Port Otago had earlier estimated a capital expenditure of $2 million to $3 million this financial year, but chief executive Geoff Plunket said the purchase of two new Finnish-made Kalmar straddle cranes had been brought forward because of a higher handling rate of containers than previously estimated.
"Because of the higher container rate we decided to bring forward the purchase," Mr Plunket said.
Earlier this month Port Otago delivered a $9.7 million after tax profit, up 80% on the same period last year, but including a one-off $1.3 million boost by a property sale from subsidiary Chalmers Property and $4 million appreciation of investment property values.
The regional council received a $2.5 million dividend for the period.
Although there was a reduction in imports through Port Chalmers for the six months to December, overall container throughput rose 4% to 103,000 TEU (20ft equivalent containers) on the back of increased exports.

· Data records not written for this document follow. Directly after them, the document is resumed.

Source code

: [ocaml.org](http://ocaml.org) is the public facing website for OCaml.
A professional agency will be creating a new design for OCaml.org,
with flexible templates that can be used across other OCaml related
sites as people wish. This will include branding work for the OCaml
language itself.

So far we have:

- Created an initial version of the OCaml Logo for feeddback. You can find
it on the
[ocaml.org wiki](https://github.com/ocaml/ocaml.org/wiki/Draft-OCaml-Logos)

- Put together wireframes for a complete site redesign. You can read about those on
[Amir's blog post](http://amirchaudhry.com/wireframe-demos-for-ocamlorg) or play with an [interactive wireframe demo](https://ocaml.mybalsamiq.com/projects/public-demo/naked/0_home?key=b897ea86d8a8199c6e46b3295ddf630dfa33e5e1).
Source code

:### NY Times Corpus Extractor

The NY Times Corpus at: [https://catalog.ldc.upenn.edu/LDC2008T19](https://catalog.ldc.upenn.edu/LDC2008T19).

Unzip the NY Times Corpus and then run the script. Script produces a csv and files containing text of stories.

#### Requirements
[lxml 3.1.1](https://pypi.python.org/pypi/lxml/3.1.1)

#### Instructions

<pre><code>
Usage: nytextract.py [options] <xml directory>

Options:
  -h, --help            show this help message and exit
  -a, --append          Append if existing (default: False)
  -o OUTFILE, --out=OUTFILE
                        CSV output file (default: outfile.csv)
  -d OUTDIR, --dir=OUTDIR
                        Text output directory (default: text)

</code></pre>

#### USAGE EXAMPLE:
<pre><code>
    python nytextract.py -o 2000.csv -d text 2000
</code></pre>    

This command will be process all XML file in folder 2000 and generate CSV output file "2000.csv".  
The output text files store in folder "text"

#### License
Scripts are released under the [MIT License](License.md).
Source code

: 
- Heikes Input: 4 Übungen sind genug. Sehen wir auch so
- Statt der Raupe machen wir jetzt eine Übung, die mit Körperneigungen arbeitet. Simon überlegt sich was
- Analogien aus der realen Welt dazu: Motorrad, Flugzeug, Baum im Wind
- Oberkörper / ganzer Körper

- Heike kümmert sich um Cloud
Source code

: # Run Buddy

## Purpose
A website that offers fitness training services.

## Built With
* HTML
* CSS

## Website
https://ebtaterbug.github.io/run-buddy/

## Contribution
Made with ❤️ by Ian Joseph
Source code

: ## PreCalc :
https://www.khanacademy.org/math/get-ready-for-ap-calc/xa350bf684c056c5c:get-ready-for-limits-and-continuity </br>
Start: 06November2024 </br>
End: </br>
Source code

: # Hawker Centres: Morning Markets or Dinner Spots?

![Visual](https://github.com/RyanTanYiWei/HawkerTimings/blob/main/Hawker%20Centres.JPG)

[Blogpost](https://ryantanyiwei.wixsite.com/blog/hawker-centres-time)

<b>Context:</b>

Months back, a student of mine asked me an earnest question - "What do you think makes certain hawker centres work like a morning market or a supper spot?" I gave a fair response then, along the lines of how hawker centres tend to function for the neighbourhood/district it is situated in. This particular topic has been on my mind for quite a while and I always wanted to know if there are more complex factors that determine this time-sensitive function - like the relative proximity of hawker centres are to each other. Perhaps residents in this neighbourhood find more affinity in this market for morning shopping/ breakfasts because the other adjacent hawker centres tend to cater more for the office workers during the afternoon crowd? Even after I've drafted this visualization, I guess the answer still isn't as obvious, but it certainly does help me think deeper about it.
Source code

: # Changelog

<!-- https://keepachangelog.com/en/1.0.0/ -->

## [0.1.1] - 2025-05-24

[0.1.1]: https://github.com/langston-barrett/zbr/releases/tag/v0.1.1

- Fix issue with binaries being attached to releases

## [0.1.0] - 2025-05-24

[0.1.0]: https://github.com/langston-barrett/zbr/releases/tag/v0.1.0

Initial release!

The two new Kalmars will boost total numbers to 16, but older carriers in the fleet were expected to be decommissioned later in the year, Mr Plunket said.
The new generation of Kalmars stand 14m tall, 3m higher than their predecessors still in use at the port, and can carry laden containers stacked more than three high, potentially boosting container storage capacity in some wharf areas by 25%.
Mr Plunket said depending on shipping space, the two new Kalmars were expected between August-October this year.
Two cranes delivered in January cost $3.2 million, but because of the recent New Zealand dollar strength against the euro, Port Otago had saved $300,000 through the foreign exchange transaction to get the latest pair for $2.9 million.
Mr Plunket said tenders were going out in about eight weeks for a $1 million 20-year refurbishment of the oil wharf in Dunedin's upper harbour, which includes a 300m diesel pipeline from the wharf to Leith wharf, underground, so fishing boats can be refuelled there, and not have to move to the oil wharf.
"There will be a new type of fender system put in place, catering for the larger ships which couldn't be used for the fishing boats," Mr Plunket said.
Included in the refurbishment would be strengthening of the wharf with extra piles and cross bracing, plus the pipeline and fender system.
Mr Plunket estimated the job would be undertaken and completed between July and December this year.